For Projects with IDE Folders Enabled

To add a data test file to a project with IDE folders enabled:

  1. Navigate to your project files.
  2. Choose where you want to create the file:
    • To create the file inside a folder, click the folder’s menu.
    • To create the file at the project’s root level, click the + at the top of the project file list in the Looker IDE.
  3. Select Create Generic LookML File.
  4. In the Create File pop-up, enter a name for the new file. For data test files, you don’t need to include the file extension, since .lkml will be added automatically to the end of the filename. For example, if you enter flights_data_tests, the file will be named flights_data_tests.lkml.
  5. Click Create. The new file will be displayed where you created it. If needed, you can easily move it to another folder.
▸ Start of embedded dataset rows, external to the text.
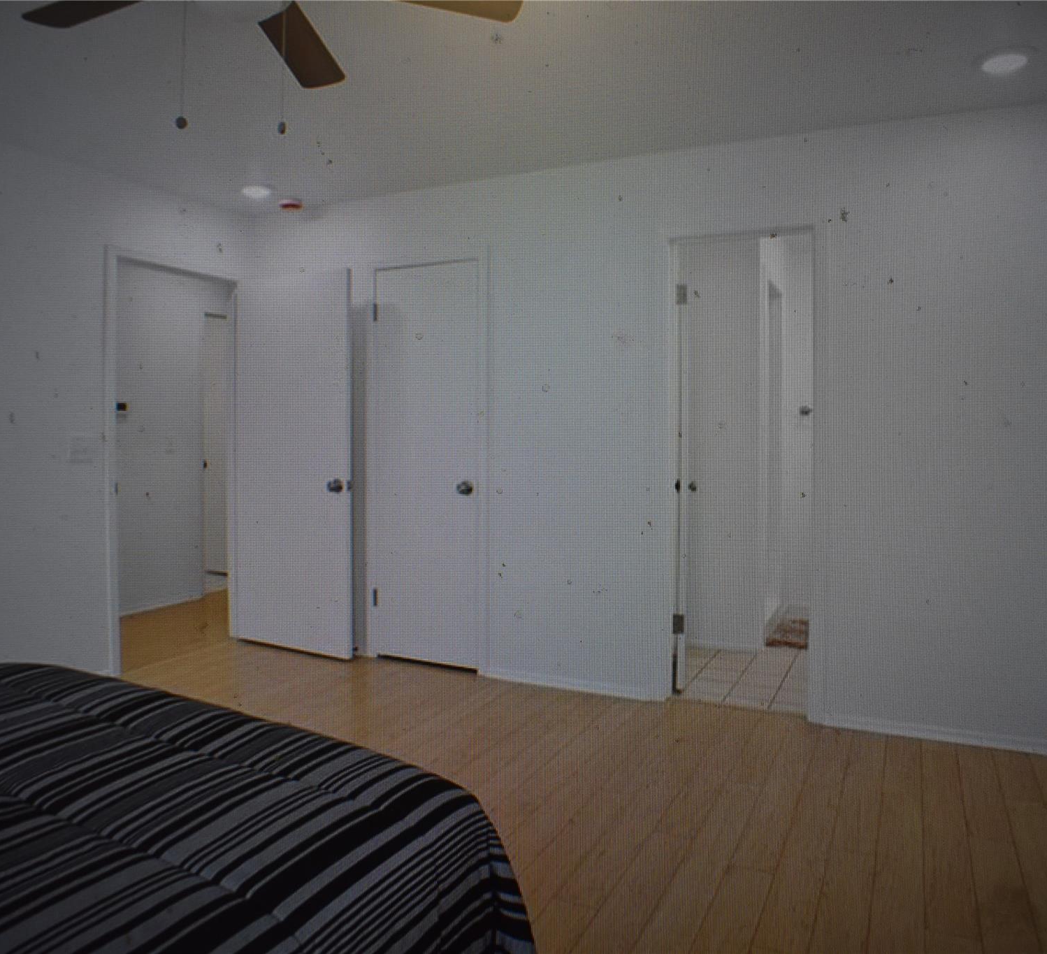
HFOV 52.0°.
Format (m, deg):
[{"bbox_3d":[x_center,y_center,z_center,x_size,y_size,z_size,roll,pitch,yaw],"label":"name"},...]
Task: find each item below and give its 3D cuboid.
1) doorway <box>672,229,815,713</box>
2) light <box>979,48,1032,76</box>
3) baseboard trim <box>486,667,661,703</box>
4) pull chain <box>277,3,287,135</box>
[{"bbox_3d":[0.949,-0.021,4.634,0.619,2.040,0.120,1,2,29],"label":"doorway"},{"bbox_3d":[1.633,-1.403,3.638,0.180,0.020,0.180,1,2,29],"label":"light"},{"bbox_3d":[0.207,0.960,5.011,0.932,0.058,0.016,1,2,29],"label":"baseboard trim"},{"bbox_3d":[-0.506,-0.867,2.245,0.018,0.300,0.018,0,2,0],"label":"pull chain"}]

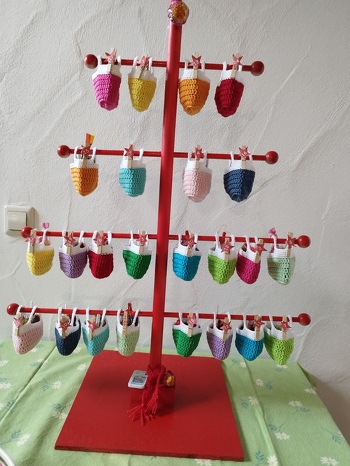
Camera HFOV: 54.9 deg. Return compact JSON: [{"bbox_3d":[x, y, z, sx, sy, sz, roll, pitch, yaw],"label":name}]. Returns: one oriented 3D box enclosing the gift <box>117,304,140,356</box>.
[{"bbox_3d":[-0.101,0.218,0.733,0.052,0.108,0.052,3,11,1],"label":"gift"}]

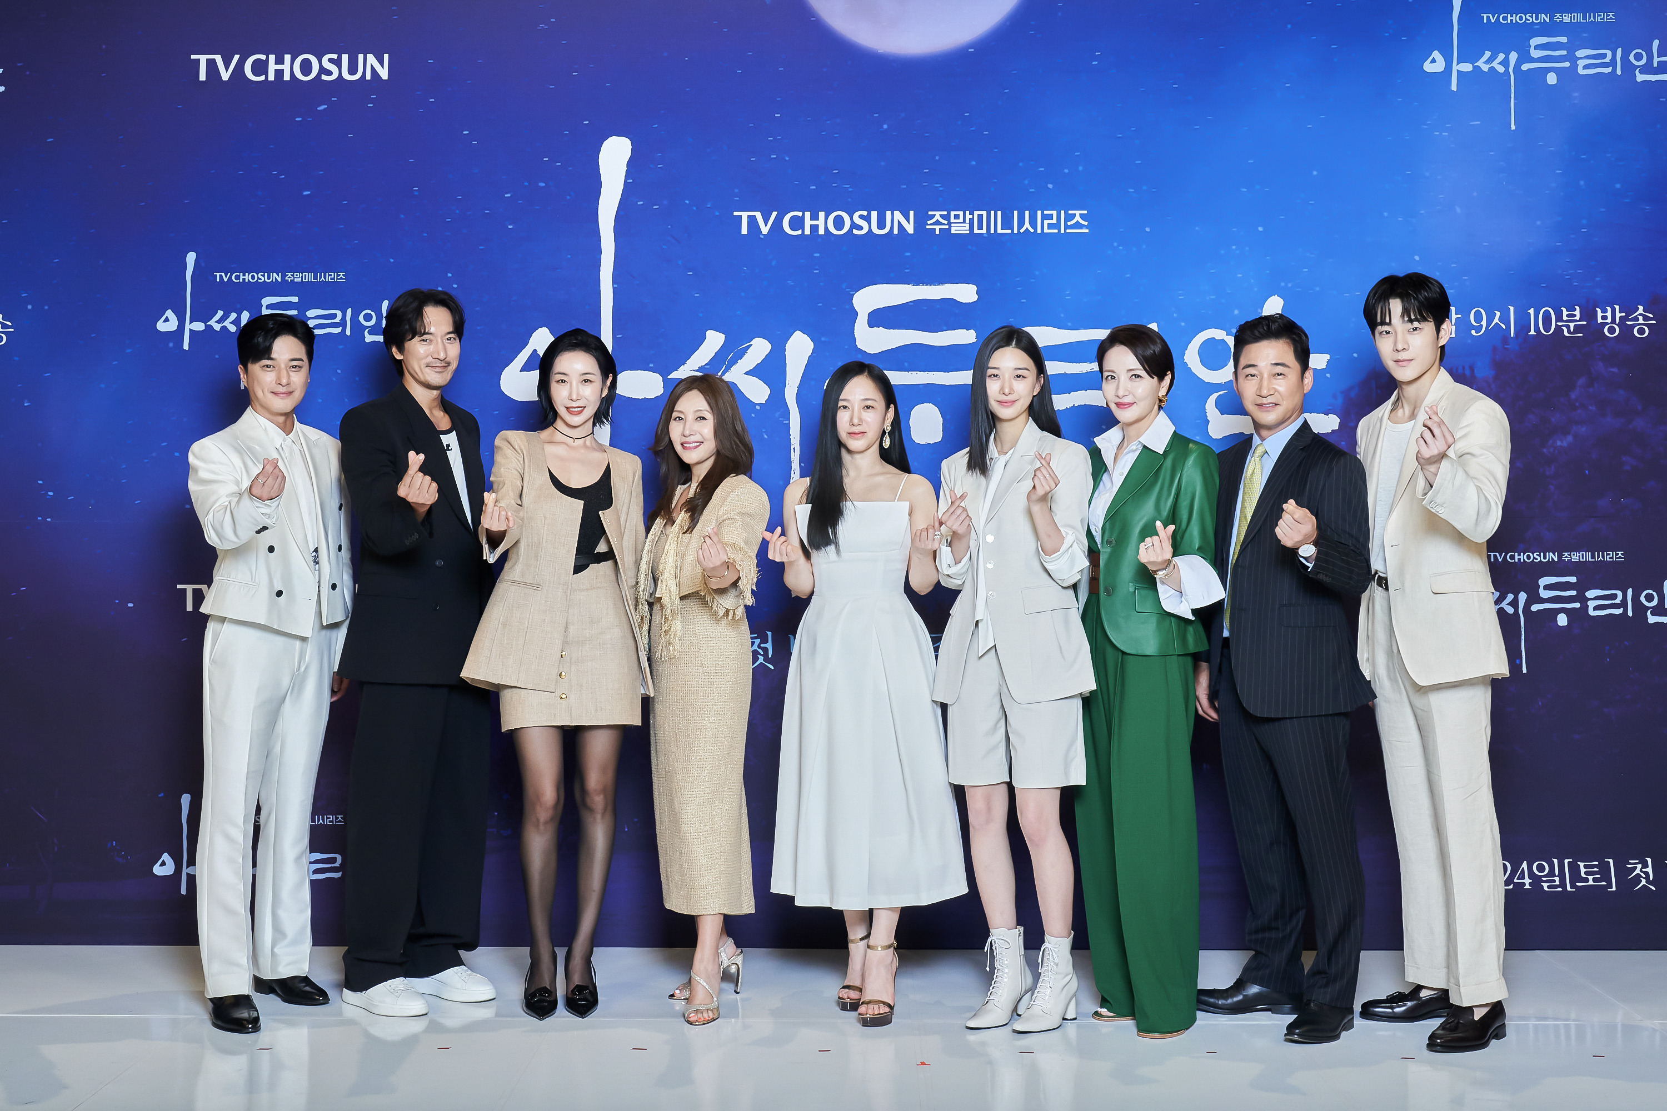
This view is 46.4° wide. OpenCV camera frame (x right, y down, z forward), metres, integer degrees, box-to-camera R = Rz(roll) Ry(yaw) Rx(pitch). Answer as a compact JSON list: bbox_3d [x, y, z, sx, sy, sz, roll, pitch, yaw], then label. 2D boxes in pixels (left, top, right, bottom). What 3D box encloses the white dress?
[{"bbox_3d":[0.093,0.370,5.007,0.500,1.040,0.400,0,-2,0],"label":"white dress"}]

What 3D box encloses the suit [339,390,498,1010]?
[{"bbox_3d":[-1.097,0.358,5.128,0.470,1.560,0.350,1,-2,-32],"label":"suit"}]

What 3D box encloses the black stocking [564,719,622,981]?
[{"bbox_3d":[-0.628,0.790,5.110,0.150,0.700,0.170,0,1,-5],"label":"black stocking"}]

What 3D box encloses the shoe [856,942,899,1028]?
[{"bbox_3d":[0.120,1.086,4.948,0.092,0.175,0.220,0,-2,7],"label":"shoe"}]

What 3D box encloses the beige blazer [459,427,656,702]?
[{"bbox_3d":[-0.723,0.019,5.080,0.490,0.690,0.320,0,1,-3],"label":"beige blazer"}]

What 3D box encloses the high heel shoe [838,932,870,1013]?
[{"bbox_3d":[0.058,1.095,5.170,0.090,0.185,0.220,0,1,7],"label":"high heel shoe"}]

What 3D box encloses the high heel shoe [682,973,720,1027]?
[{"bbox_3d":[-0.335,1.107,4.952,0.090,0.135,0.215,0,-2,-2],"label":"high heel shoe"}]

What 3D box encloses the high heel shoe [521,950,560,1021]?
[{"bbox_3d":[-0.760,1.120,5.080,0.090,0.137,0.240,0,1,-6],"label":"high heel shoe"}]

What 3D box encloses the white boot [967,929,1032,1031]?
[{"bbox_3d":[0.424,1.073,4.960,0.100,0.235,0.250,1,1,41],"label":"white boot"}]

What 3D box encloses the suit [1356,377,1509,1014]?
[{"bbox_3d":[1.500,0.325,4.880,0.460,1.580,0.360,1,1,40],"label":"suit"}]

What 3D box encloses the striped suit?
[{"bbox_3d":[1.145,0.395,4.930,0.480,1.460,0.360,1,1,38],"label":"striped suit"}]

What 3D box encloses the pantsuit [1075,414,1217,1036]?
[{"bbox_3d":[0.774,0.404,4.886,0.430,1.510,0.330,-1,-2,26],"label":"pantsuit"}]

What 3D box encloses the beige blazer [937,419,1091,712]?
[{"bbox_3d":[0.444,0.015,4.899,0.430,0.710,0.310,-1,-2,18],"label":"beige blazer"}]

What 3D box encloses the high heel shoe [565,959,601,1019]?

Once you create the file, be sure to use the include parameter to apply the data tests to views and to models in your project.

For Projects Without IDE Folders

To add a data test file to a project with IDE folders disabled:

  1. Navigate to your project files.
  2. Click the + at the top of the project file list in the Looker IDE and select Create View. The Looker IDE will display a text box in the project file list.
  3. In the text box, enter a name for the data test file, and add the extension .lkml to the end of the filename. For example, flights_data_tests.lkml.
  4. Press Enter to create the file.

Once you create the file, be sure to use the include parameter to apply the data tests to views and to models in your project.

Other Files

Looker projects can also contain files whose type is not recognized by Looker’s IDE as belonging to one of the categories above.

If your project is enabled for folders in the IDE, your Looker developers organize your project files to suit your project. If your project is not enabled for folders in the IDE, the Looker IDE uses the Other section for Explore files, data test files, and for any type of file that doesn’t fall into the categories described in the sections above.